Meredith Kline·updated July 04, 2026

Configure audio control before you need it
Samsung Galaxy phones already support several major functions out of the box, including automatic split-screen behavior after setup, Multi Control for using one keyboard and mouse across Galaxy devices, and Circle to Search with Google. The issue is that some smaller, useful tools sit behind separate toggles.
One of those is music control through the physical volume keys. According to BGR, this is not enabled by default and requires Samsung’s Good Lock app, specifically the Sound Assistant module. Good Lock is described as Samsung’s customization hub, while Sound Assistant is used to manage audio behavior on the device.
Once configured, you can press and hold a volume key while the screen is locked to move to the next or previous track. BGR says this works with streaming apps including Spotify and YouTube Music, as well as local music players such as Poweramp and Musicolet.
That is a small setting with a clear use case: phone in pocket, gloves on, wet hands, or any moment when unlocking the display is inconvenient. If it fails, the first item to check is not the music app; check whether Good Lock and Sound Assistant are installed and whether the specific volume-key control has actually been enabled.
Enable restarts, but understand the lock-screen consequence
BGR also highlights Auto optimization in Settings, which can automatically restart a Galaxy phone. This matters because many users only reboot when something is already misbehaving, while regular restarts can help keep the device running smoothly.

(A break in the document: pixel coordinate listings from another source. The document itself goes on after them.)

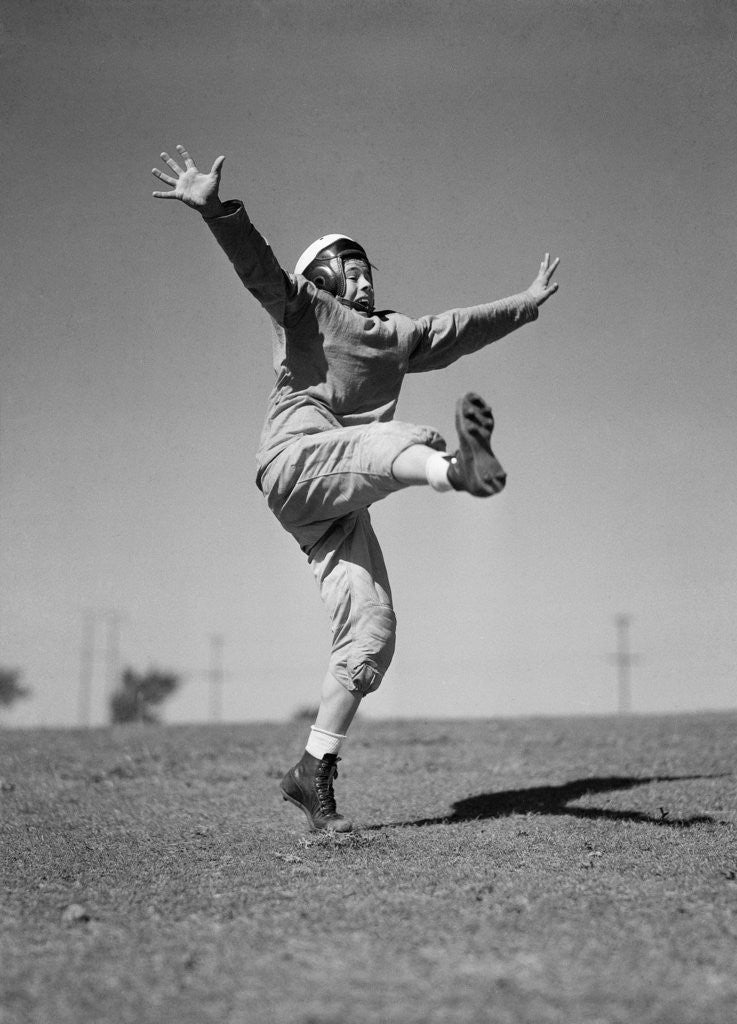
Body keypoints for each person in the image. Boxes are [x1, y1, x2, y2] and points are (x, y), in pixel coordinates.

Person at [151, 144, 560, 833]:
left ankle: (311, 771)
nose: (365, 278)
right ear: (323, 275)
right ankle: (452, 470)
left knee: (372, 632)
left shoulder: (398, 335)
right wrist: (216, 211)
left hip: (341, 499)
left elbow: (462, 328)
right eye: (352, 268)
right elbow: (257, 266)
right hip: (295, 462)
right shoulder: (304, 308)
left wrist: (524, 304)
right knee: (390, 443)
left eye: (369, 269)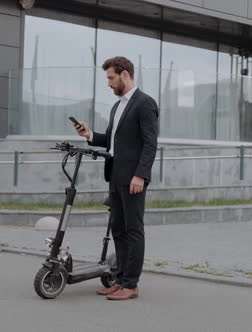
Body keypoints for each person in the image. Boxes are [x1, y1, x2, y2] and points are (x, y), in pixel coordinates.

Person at [73, 56, 159, 301]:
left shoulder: (145, 103)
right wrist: (89, 134)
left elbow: (150, 144)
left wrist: (141, 175)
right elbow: (111, 140)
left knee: (133, 230)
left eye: (111, 78)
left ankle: (131, 285)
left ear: (125, 74)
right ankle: (120, 279)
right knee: (119, 230)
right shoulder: (117, 106)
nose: (109, 83)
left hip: (133, 178)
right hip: (115, 175)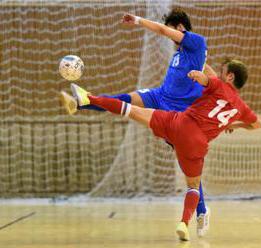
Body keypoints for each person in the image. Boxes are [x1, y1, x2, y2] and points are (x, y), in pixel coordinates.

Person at [64, 57, 261, 241]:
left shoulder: (218, 85)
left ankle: (88, 99)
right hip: (197, 144)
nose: (219, 75)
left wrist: (196, 73)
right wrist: (231, 125)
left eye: (223, 72)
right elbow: (256, 125)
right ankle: (184, 224)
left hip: (179, 124)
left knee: (132, 110)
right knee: (193, 186)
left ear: (230, 76)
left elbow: (205, 77)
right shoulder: (242, 108)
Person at [61, 8, 214, 236]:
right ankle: (82, 101)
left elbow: (163, 31)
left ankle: (201, 210)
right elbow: (210, 75)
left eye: (172, 29)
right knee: (127, 98)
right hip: (159, 96)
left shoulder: (196, 42)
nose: (168, 34)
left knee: (188, 169)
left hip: (176, 113)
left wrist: (138, 21)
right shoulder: (180, 53)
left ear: (180, 27)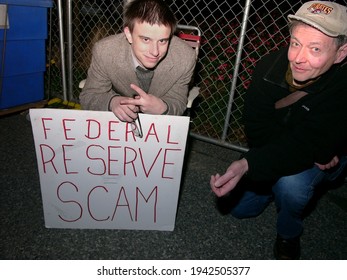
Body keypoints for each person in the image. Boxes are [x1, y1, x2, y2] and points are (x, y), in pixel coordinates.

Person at [210, 1, 347, 259]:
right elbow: (258, 131)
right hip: (282, 150)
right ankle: (272, 184)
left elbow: (317, 147)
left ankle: (288, 233)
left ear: (341, 54)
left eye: (315, 48)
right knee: (239, 209)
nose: (297, 58)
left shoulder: (343, 87)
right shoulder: (267, 69)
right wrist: (249, 163)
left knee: (292, 186)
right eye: (295, 43)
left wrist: (250, 164)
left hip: (314, 158)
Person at [79, 0, 196, 122]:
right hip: (117, 124)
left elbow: (178, 100)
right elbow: (90, 96)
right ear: (129, 34)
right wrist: (112, 102)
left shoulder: (185, 57)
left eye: (162, 41)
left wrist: (163, 107)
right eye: (146, 39)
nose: (155, 52)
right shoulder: (105, 51)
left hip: (158, 126)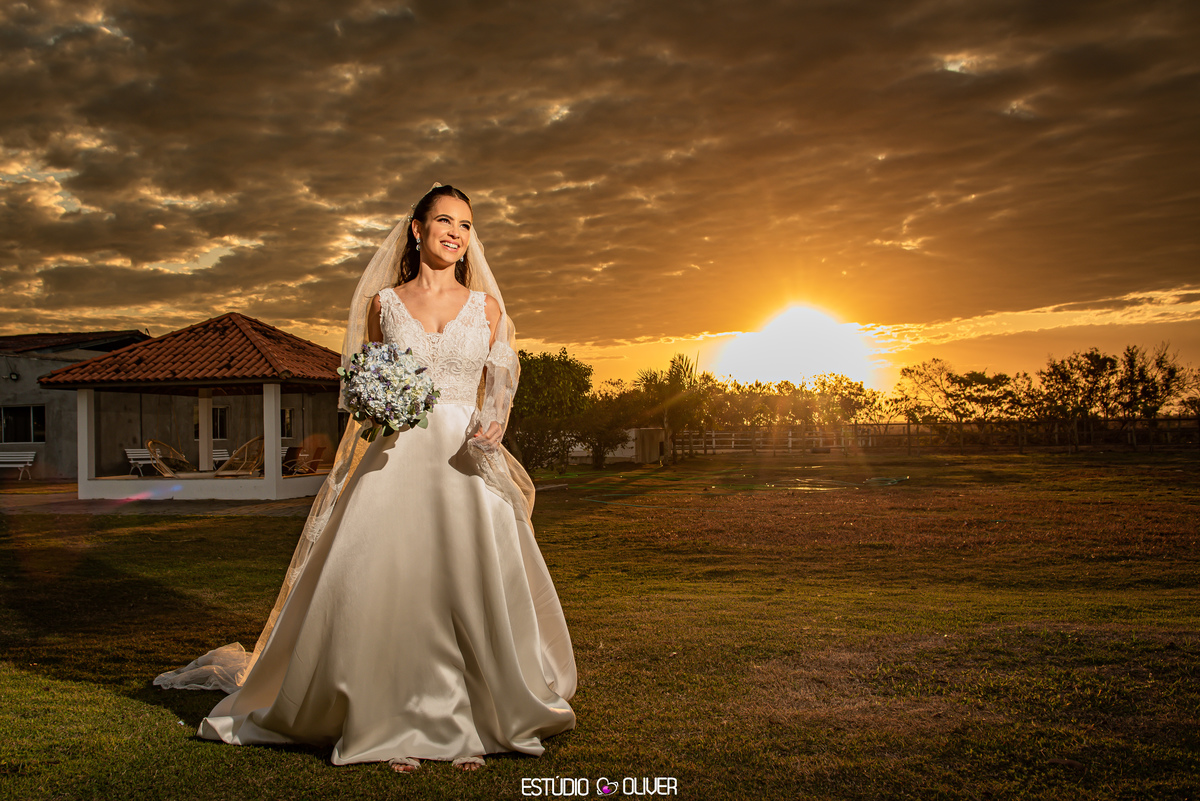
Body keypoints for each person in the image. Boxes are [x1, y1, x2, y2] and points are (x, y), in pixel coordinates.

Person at [155, 184, 577, 773]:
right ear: (417, 229)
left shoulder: (486, 308)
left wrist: (493, 421)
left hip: (462, 459)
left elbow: (501, 381)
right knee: (389, 586)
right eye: (444, 221)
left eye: (465, 225)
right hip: (396, 456)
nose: (456, 234)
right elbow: (367, 379)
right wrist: (379, 402)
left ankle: (470, 721)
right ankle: (390, 720)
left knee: (464, 585)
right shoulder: (383, 305)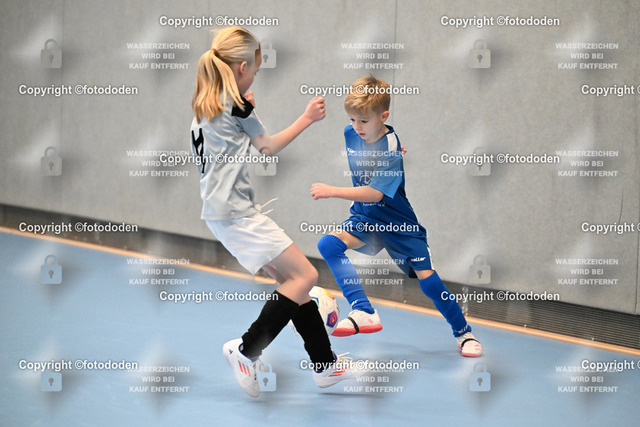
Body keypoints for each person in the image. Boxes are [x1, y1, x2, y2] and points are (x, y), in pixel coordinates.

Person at [189, 26, 365, 397]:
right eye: (253, 70)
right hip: (237, 213)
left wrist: (247, 110)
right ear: (241, 68)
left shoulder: (206, 106)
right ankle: (246, 350)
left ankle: (325, 365)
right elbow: (267, 147)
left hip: (220, 214)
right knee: (305, 274)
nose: (254, 77)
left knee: (292, 281)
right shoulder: (236, 104)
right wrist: (307, 118)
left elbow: (228, 142)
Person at [310, 75, 483, 357]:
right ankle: (364, 310)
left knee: (429, 282)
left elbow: (376, 193)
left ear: (384, 116)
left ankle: (464, 333)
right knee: (329, 244)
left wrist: (332, 191)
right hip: (366, 219)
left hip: (398, 224)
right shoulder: (351, 133)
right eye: (352, 119)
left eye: (363, 121)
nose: (357, 126)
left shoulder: (390, 148)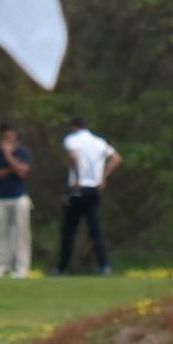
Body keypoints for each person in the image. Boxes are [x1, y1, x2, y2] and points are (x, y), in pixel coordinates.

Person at [54, 116, 121, 275]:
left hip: (78, 188)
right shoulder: (98, 142)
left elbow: (73, 156)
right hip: (93, 189)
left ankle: (63, 268)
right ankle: (104, 265)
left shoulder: (72, 139)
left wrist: (77, 177)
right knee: (95, 230)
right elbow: (116, 159)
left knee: (69, 231)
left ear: (74, 127)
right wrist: (103, 177)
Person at [0, 123, 33, 278]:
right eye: (6, 134)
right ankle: (1, 265)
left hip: (19, 197)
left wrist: (8, 157)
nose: (8, 137)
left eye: (11, 134)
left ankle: (21, 268)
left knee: (21, 233)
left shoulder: (23, 152)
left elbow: (22, 172)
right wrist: (10, 169)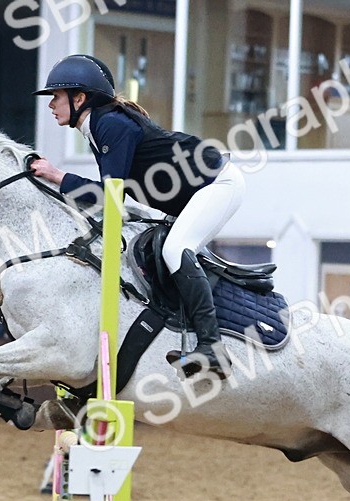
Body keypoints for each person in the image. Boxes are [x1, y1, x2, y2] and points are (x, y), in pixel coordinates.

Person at [30, 54, 245, 379]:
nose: (51, 105)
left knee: (175, 250)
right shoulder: (98, 126)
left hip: (219, 184)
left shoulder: (111, 125)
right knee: (163, 251)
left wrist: (56, 175)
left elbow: (108, 197)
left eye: (56, 97)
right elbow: (116, 196)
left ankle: (212, 348)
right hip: (200, 191)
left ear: (80, 98)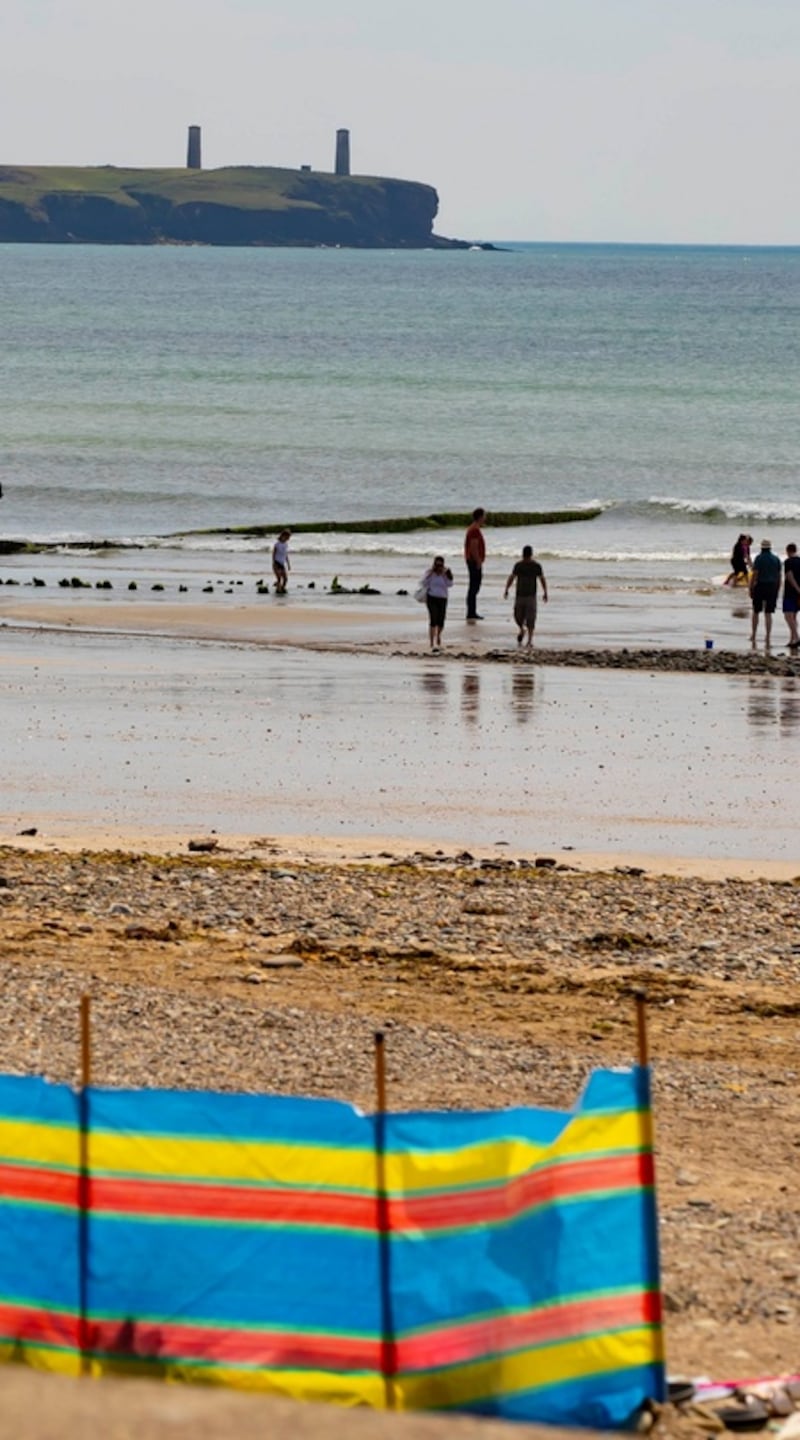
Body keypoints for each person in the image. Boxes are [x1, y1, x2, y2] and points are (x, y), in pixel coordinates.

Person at [504, 544, 548, 647]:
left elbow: (542, 578)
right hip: (520, 595)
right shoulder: (518, 565)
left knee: (531, 618)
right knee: (517, 616)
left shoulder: (536, 566)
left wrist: (545, 592)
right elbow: (512, 577)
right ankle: (522, 629)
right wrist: (506, 588)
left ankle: (530, 639)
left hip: (531, 595)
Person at [749, 538, 782, 646]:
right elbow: (779, 576)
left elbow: (755, 574)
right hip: (772, 586)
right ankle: (767, 636)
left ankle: (754, 634)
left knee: (756, 611)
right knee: (768, 613)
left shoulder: (759, 558)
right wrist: (778, 588)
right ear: (770, 547)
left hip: (760, 586)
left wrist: (751, 587)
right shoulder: (776, 559)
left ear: (761, 547)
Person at [420, 555, 453, 652]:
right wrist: (429, 575)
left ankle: (438, 635)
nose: (438, 567)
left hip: (442, 598)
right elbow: (423, 583)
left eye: (440, 565)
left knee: (441, 620)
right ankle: (431, 642)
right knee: (433, 619)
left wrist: (447, 575)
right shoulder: (430, 573)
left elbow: (450, 585)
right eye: (437, 564)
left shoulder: (445, 573)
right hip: (432, 597)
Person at [464, 507, 486, 620]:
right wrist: (478, 561)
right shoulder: (474, 530)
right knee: (474, 586)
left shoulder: (474, 529)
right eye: (484, 516)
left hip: (473, 560)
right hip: (473, 561)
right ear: (480, 517)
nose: (485, 518)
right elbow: (473, 547)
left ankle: (472, 611)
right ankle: (471, 612)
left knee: (474, 586)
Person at [783, 543, 800, 649]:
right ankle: (792, 639)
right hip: (799, 595)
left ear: (788, 551)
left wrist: (797, 589)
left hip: (791, 592)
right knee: (794, 616)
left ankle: (797, 637)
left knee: (788, 616)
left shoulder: (788, 562)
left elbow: (789, 576)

The important constraint is that Samsung’s auto restart is not described as a random interruption. BGR says it activates only under certain scenarios: the phone is idle, the screen is off, the battery is at 30% or more, and SIM card lock is disabled.
There is one operational catch you should map into your routine. After the automatic restart, BGR says you need to unlock the phone. Until then, it may not receive alerts, sound alarms, or show the names of incoming callers.
For a primary phone, that makes this a cautious enable, not a blind one. Configure it if you want maintenance handled in the background, but verify your alarm and notification behavior after the first automatic reboot. If your phone is used for on-call work, travel alarms, or time-sensitive notifications, test before relying on it overnight.
Use call cleanup where Samsung provides it
The third confirmed feature in the available source text is Voice Focus. BGR describes it as a Galaxy feature intended to make your voice stand out better during calls in busy environments.
The available material does not provide the full setup path, so this is where you should avoid guesswork. Look for Voice Focus in the phone’s call-related controls and confirm it on your own model before assuming it is active. Samsung features can vary by device, software version, and region, and the supplied source text does not confirm exact availability across the entire Galaxy lineup.
The broader maintenance advice is straightforward: before replacing apps, buying accessories, or blaming the carrier, audit Samsung’s own disabled-by-default controls. Start with Good Lock and Sound Assistant for media controls, Settings and Auto optimization for restarts, and call settings for Voice Focus. Enable one feature at a time, test it in the exact situation where you expect to use it, and keep privacy-sensitive or notification-critical settings under review after major software updates.